Reformas política e tributária – As reformas política e tributária devem gerar polêmica. O analista político Antônio Augusto de Queiroz, diretor de Documentação do DIAP, entende que uma ampla reforma política, incluindo uma Constituinte exclusiva, não deverá interessar, por exemplo, aos novos partidos com representação no Congresso Nacional. Atualmente o Congresso tem 22, mas a nova legislatura terá 28 partidos representados, com a inclusão de PSD (Partido Social Democrático, de Gilberto Kassab), SD (Solidariedade, de Paulinho da Força), Pros (Partido Republicano da Ordem Social, dos irmãos Ciro e Cid Gomes), PSDC (Partido Social Democrata Cristão), PEN (Partido Ecológico Nacional) e PTN (Partido Trabalhista Nacional).
“Para os novos partidos uma reforma que mudasse as atuais regras do jogo não interessaria”, diz o analista do DIAP. Para ele, uma reforma com Constituinte exclusiva apenas teria chance de ser implementada com três condições: 1. Se houver “o empenho do Executivo”, o que deve ser difícil, porque qualquer presidente eleito terá maiores dificuldades em negociar com o Congresso. 2. Se houver “uma forte pressão popular sobre os parlamentares”. 3 Se as novas regras forem “generosas”, não sendo aplicadas na eleição subsequente. E mudanças no texto constitucional, nota Antônio Augusto de Queiroz, dependem de 308 votos na Câmara, “o que nunca é uma tarefa fácil”.

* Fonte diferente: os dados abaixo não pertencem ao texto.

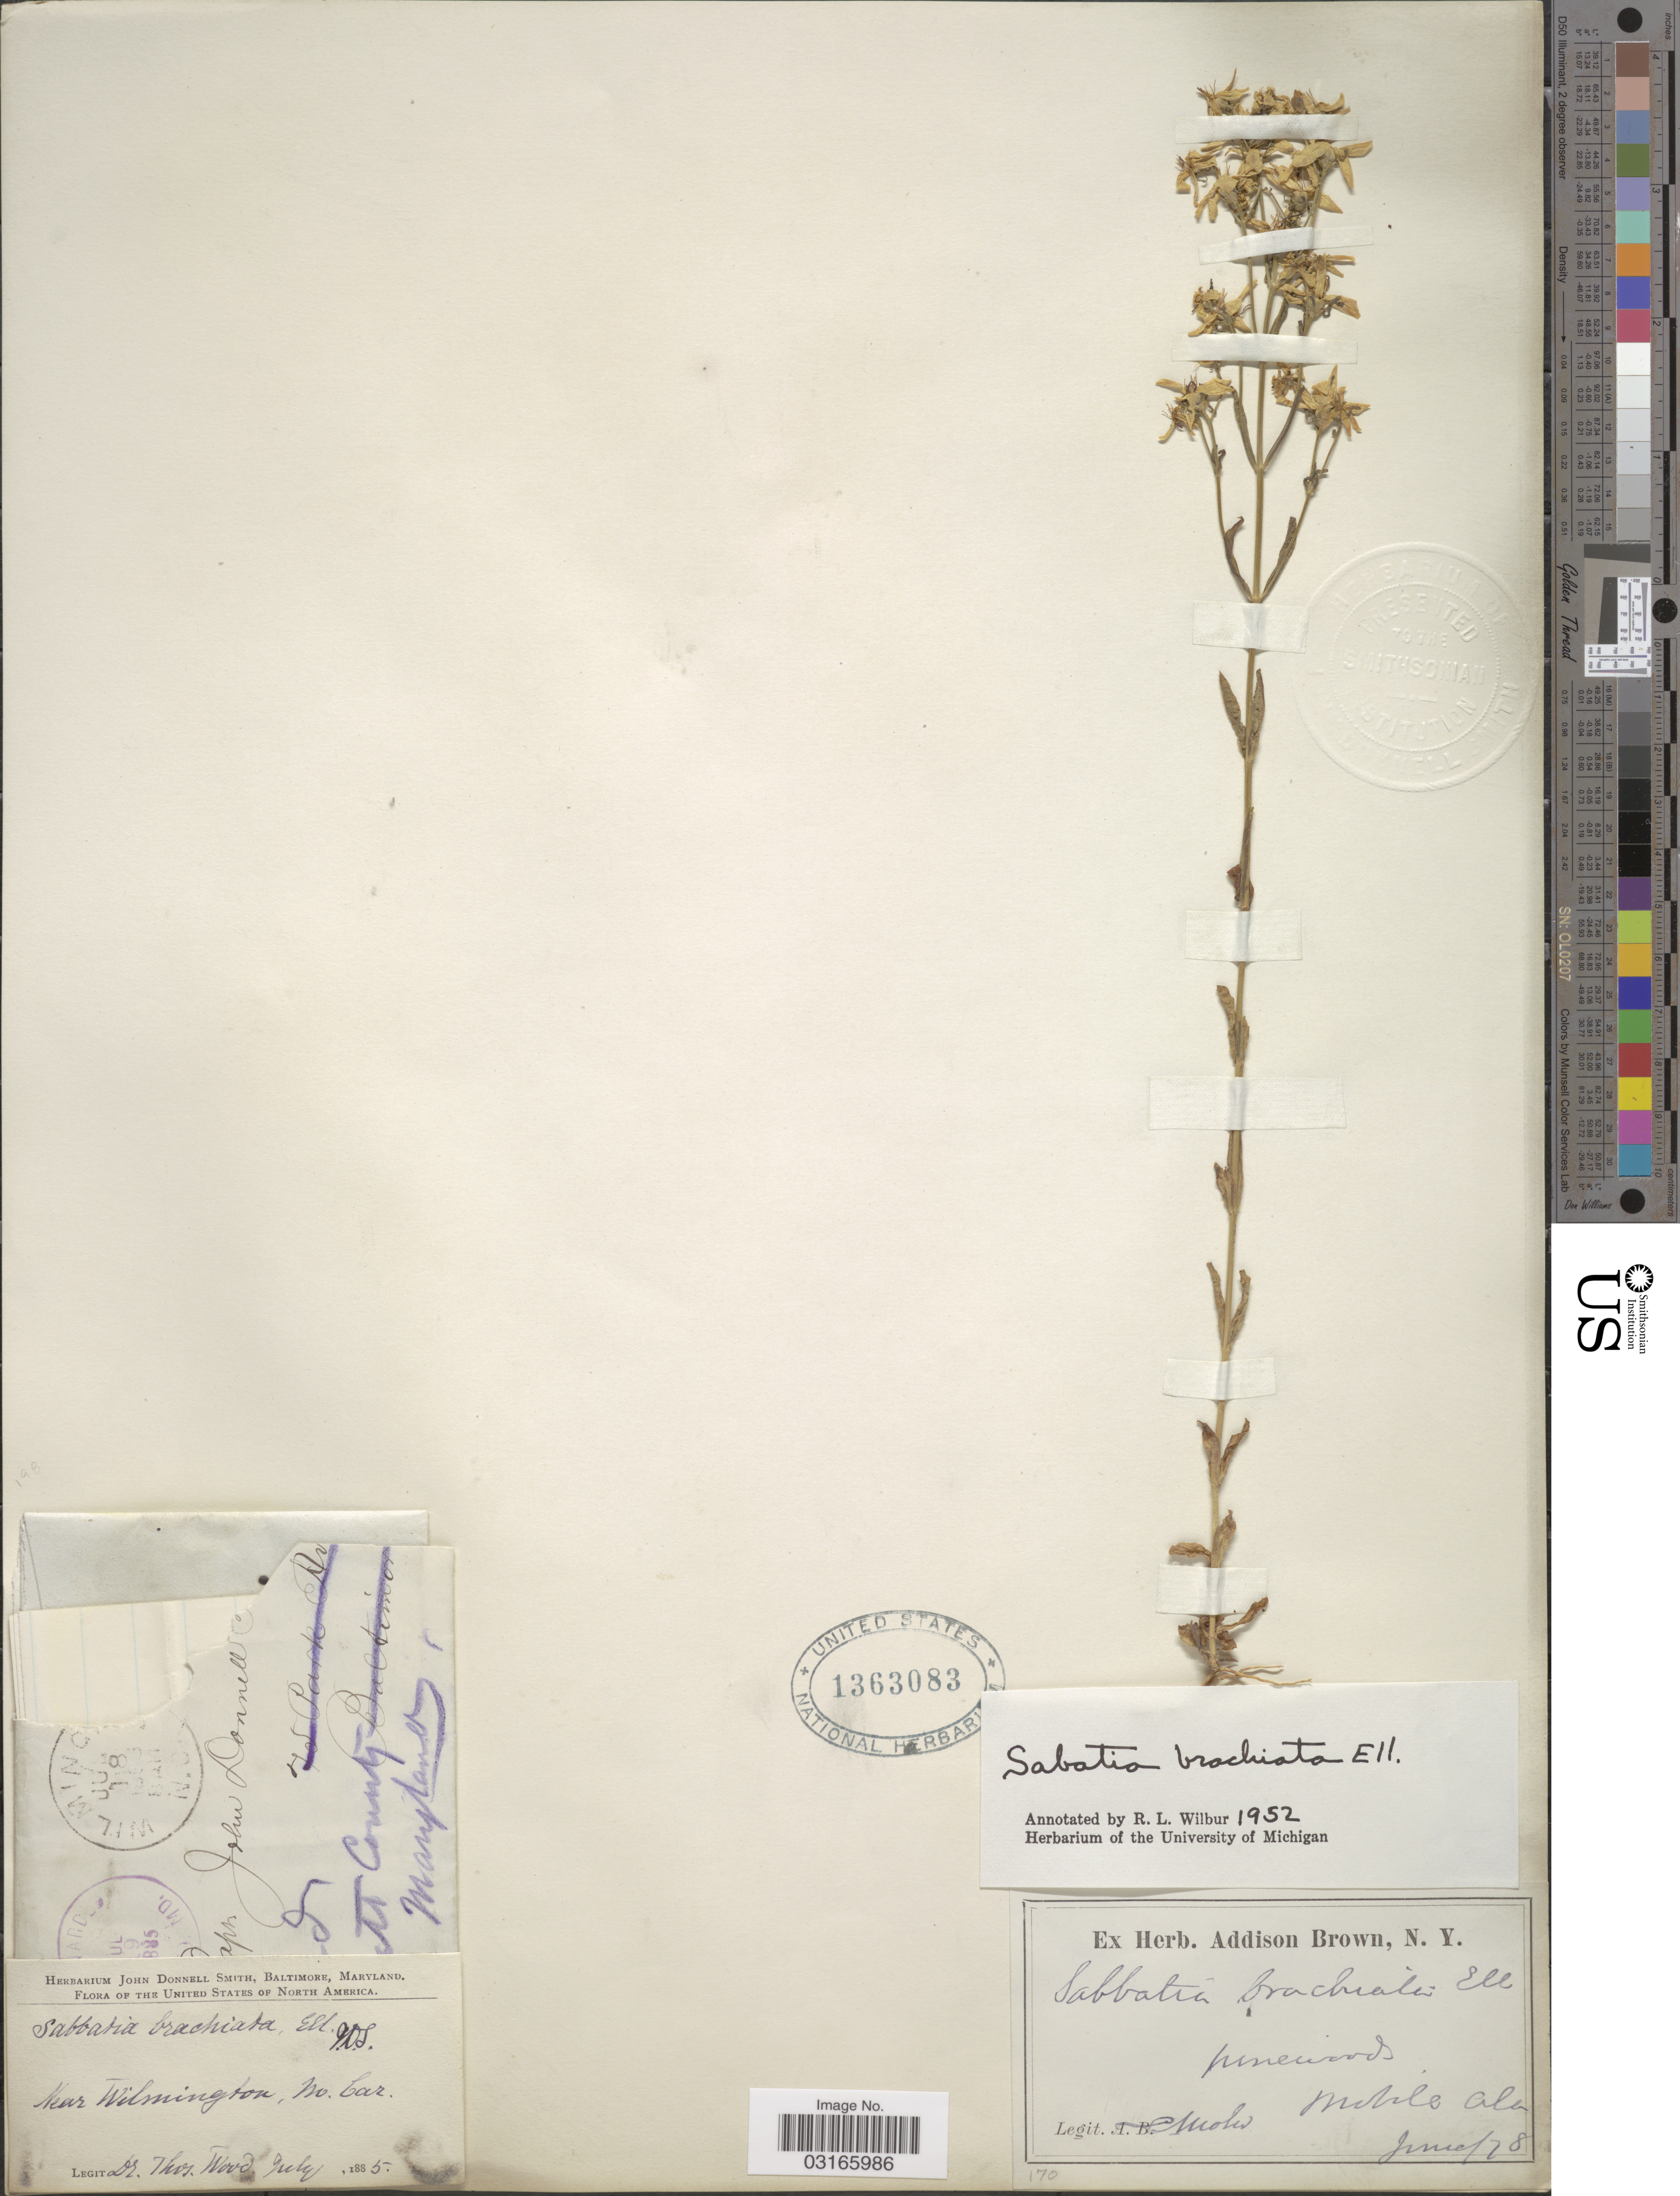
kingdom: Plantae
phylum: Tracheophyta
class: Magnoliopsida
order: Gentianales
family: Gentianaceae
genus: Sabatia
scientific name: Sabatia brachiata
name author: Elliott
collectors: T. F. Wood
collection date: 1885-07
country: United States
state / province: North Carolina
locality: Near Wilmington, No. Car.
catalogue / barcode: US 1363083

Para o filósofo Roberto Romano, professor da Unicamp, a reforma política terá muitas dificuldades de ser implementada. “Na nossa história política, quando não se quer mudar nada, se fala daquilo o tempo todo. E está se falando muito em reforma política”, destaca. Uma verdadeira reforma, salienta Romano, deveria começar “por uma completa mudança na atual estrutura partidária, e os partidos brasileiros são tudo, menos democráticos”.